Mean Mary (aka Mary James) is not a new artist, with eight studio albums under her belt, and plenty more of live playing and appearances prior to that. I still have properly explore her back catalogue, but listening to “Woman Creature” it was hard not to feel like everything she’s been working at was destined to culminate in this record, which reflects a bit of every facet of the best of what folk music has to offer, and a bit more besides.
One of the first things I noticed was the songwriting, which is top notch, landing exactly in the right spot between folksy narrative tale and literary mood poem. “Woman Creature” explores multiple facets of womanhood, including delving into the artificial and unfair expectations of society that pull – sometimes painfully – on that experience. James explores how self-expression gets misrepresented as something monstrous (“Woman Creature”), the dangers of how self-loathing can lead to settling for a self-aggrandizing jackass (“Mr. What A Catch I Am”) and the destructive force of ill-placed competition (“Murder Creek”).
“Murder Creek” is the best song on the record, an eight-minute ballad of envy, murder, revenge and possibly even a ghost. The song would be exquisite as a poem, but set to music its terrible and twisted crimes properly come to life. The opening stanzas eerie tone are the harbinger of things to come:
“I can’t close my eyes in the dark
I dream in black and bleak
I get chills when a rooster crows in the night
And I find myself at Murder Creek.”
“I wade through the water to the fallen tree
That’s been down since the storm in July
I sit until the dark begins to fade
And I’m staring at a bloodstained sky”
It goes downhill from here, with our narrator finding motivation to do fell deeds, motivated by the flash of a shirt on a clothesline (perhaps a certain man’s?), and a knowing laugh from a rival signaling she has what our narrator covets.
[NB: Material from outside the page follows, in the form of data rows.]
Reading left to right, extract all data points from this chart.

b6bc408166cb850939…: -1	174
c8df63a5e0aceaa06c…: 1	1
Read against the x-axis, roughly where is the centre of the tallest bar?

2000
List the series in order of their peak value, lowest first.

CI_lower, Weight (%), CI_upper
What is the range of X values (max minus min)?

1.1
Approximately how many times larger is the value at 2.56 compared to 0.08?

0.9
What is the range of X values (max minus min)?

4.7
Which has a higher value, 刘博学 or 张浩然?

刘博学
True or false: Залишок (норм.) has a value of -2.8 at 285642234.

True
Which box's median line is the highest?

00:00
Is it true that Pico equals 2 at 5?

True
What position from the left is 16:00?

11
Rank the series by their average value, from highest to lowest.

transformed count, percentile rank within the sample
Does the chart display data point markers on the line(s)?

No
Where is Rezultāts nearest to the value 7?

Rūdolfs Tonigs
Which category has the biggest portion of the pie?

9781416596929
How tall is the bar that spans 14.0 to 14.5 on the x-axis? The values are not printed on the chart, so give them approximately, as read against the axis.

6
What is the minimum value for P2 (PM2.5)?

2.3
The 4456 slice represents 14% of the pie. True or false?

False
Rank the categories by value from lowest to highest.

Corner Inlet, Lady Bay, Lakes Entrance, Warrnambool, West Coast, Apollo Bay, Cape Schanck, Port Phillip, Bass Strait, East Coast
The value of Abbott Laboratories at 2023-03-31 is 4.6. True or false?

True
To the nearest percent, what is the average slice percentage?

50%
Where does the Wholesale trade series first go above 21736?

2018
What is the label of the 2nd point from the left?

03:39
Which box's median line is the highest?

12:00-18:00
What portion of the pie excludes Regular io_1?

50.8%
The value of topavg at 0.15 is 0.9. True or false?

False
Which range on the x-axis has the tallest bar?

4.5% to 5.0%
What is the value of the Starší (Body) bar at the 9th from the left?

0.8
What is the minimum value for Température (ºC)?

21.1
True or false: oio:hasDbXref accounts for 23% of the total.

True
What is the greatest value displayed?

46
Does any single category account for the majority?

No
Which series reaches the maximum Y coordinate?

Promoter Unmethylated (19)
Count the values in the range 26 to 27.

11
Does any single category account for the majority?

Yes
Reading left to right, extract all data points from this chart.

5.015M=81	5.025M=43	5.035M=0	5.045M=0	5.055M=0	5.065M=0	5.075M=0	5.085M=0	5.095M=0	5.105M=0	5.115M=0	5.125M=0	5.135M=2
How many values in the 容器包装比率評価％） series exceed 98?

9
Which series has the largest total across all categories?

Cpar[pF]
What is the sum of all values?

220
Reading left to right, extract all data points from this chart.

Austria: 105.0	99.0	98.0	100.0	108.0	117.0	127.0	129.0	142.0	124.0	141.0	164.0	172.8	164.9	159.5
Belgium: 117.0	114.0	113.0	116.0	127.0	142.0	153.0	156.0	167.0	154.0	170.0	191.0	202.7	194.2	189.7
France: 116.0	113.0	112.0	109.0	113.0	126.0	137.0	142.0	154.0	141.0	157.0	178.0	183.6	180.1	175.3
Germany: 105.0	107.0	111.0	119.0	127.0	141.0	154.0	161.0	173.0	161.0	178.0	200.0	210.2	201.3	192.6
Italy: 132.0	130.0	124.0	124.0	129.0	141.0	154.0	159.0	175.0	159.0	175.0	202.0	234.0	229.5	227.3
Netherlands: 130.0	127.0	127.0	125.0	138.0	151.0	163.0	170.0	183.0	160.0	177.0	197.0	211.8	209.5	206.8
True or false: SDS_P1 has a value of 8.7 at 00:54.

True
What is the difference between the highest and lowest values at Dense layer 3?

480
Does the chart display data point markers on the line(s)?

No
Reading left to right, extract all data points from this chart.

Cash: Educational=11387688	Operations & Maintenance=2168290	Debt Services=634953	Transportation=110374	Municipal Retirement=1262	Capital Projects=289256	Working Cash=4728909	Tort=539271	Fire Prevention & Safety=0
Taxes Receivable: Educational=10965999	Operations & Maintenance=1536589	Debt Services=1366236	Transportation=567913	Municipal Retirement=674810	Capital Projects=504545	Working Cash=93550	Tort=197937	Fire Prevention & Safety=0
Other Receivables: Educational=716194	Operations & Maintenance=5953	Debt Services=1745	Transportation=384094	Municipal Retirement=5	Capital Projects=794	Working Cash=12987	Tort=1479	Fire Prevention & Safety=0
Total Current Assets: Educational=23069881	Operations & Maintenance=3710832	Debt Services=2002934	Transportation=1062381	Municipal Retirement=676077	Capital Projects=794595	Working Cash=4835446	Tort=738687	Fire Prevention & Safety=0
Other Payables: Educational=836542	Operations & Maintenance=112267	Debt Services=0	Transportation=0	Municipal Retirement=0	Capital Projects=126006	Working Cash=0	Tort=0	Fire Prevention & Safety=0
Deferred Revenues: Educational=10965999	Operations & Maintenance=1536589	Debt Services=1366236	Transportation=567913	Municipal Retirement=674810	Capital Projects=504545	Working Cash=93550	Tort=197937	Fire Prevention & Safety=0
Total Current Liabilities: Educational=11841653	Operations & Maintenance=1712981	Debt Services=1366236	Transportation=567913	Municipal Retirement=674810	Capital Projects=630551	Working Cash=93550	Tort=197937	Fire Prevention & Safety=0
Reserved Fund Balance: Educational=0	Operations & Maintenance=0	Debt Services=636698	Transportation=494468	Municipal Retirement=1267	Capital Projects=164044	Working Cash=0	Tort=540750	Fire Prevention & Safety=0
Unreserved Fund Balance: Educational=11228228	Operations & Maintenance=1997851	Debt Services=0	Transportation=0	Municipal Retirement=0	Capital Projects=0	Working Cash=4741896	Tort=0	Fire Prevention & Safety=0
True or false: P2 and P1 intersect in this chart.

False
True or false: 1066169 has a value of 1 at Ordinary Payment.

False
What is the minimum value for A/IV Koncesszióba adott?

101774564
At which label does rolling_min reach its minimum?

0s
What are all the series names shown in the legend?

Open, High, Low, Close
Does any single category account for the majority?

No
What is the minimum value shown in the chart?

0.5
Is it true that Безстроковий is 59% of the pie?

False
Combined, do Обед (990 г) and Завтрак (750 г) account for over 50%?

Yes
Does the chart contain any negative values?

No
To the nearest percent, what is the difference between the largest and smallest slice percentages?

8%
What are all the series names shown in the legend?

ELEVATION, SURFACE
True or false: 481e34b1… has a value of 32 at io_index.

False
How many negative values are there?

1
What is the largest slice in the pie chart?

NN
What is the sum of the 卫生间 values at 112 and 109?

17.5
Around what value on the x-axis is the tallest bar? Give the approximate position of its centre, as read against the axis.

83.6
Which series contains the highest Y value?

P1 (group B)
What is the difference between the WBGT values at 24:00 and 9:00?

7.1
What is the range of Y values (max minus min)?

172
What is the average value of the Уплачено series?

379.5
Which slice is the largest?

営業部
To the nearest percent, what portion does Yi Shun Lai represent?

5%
I won’t give away the ending, but I will note the name of the song is “Murder Creek”.
Add to this songwriting prowess a prodigious talent on the banjo. James plays with exceptional range. She can be fierce and fast on “Woman Creature” and its frantic themes, light and playful on the whimsical “Tarzan” and downright gentle on the pastoral instrumental “Sweet Spring”.
Completing the trifecta is her voice: a classic folk birdsong warble with many octaves of range, which James is not afraid to put to the test. She mostly sings in a high clarion bell of a belt, but she is equally adept at reverberating power in her lower register, or a breathy whisper when the tale calls for it. Because she is a natural storyteller you might be momentarily fooled into thinking she’s more style and delivery than substance, but that would be a mistake. This record tells many brilliant tales, yes, but without Mean Mary’s voice they wouldn’t have half their dread import.
As if to prove her mettle, the album’s final song, “Bring Down the Rain,” sees James shelving the warble in favour of something between a seventies country crooner and a forties lounge diva. The result is sublime.
If you don’t like folk music, you may find “Woman Creature” is not your cup of tea. That’ll be your loss. Sometimes greatness reveals itself in heavy metal, sometimes punk, sometimes pop. Today, folk gets its day. Embrace it and enjoy.